Trump, she said Thursday, "seems to be the only person left who doesn't get it."
As some lawmakers respond to protesters targeting Confederate monuments following George Floyd's death, the president and his aides are sticking with a strategy that helped him win in 2016.
Former Trump campaign surrogate and now White House press secretary Kayleigh McEnany said in a White House briefing Wednesday, following Trump's Twitter thread, that the possibility of renaming the military bases was "an absolute non-starter" for the president and he "fervently" opposes it, arguing it's disrespectful to American soldiers killed overseas.
"Where do you draw the line? Should George Washington and Thomas Jefferson and James Madison be erased from history? What about FDR and his internment camps? Should he be erased from history? Or Lyndon Johnson, who has a history of documented racist statements," she said.
In 2017, John Fabian Witt, a professor of history at Yale, predicted in the New York Times after Trump's Charlottesville remarks that the debate over Confederate monuments would continue rising to the surface.
"The amazing thing is that the president is doing more to endanger historical monuments than most of the protesters," he said. "The alt-right is producing a world where there is more pressure to remove monuments, rather than less."
While Trump and the White House argue for preserving the South's heritage and culture, a growing number of corporations, schools and sporting leagues have attempted to reconcile the role racism has played in their own histories.
Roughly two hours after Trump's thread on the "history of Winning, Victory, and Freedom" that he argued came with the Confederate South, NASCAR made a ground-breaking statement that it was banning the Confederate flag at all of its races.
"The display of the confederate flag will be prohibited from all NASCAR events and properties," the statement read, notably using a lower case "c."
The change came after NASCAR's only full-time black driver Bubba Wallace said one day before: "No one should feel uncomfortable when they come to a NASCAR race. It starts with Confederate flags. Get them out of here.

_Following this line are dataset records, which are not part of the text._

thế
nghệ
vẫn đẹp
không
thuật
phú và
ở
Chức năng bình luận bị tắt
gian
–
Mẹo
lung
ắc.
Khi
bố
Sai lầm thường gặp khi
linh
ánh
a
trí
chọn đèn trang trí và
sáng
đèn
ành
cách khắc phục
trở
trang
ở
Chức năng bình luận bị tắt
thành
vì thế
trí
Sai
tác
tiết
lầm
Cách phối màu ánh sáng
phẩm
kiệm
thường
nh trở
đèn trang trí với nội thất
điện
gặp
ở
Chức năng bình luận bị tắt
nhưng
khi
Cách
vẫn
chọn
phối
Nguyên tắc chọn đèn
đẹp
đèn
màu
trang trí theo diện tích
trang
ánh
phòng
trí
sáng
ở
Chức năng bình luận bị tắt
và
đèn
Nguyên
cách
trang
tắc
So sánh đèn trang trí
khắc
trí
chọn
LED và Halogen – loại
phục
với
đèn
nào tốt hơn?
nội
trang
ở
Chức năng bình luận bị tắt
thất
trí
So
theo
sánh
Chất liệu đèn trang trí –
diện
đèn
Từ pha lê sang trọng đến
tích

They have no place for them."
It was just back in February that the president had Air Force One fly over the stands of the Daytona 500 as he made his first visit as president to a NASCAR race.
The symbol of Southern secession has become a common sight at those races -- and at the president's rallies, which Trump is slated to return to next week.
In the wake of the national outrage over race and policing, it remains to be seen if the Confederate flag will be on display less -- or more so.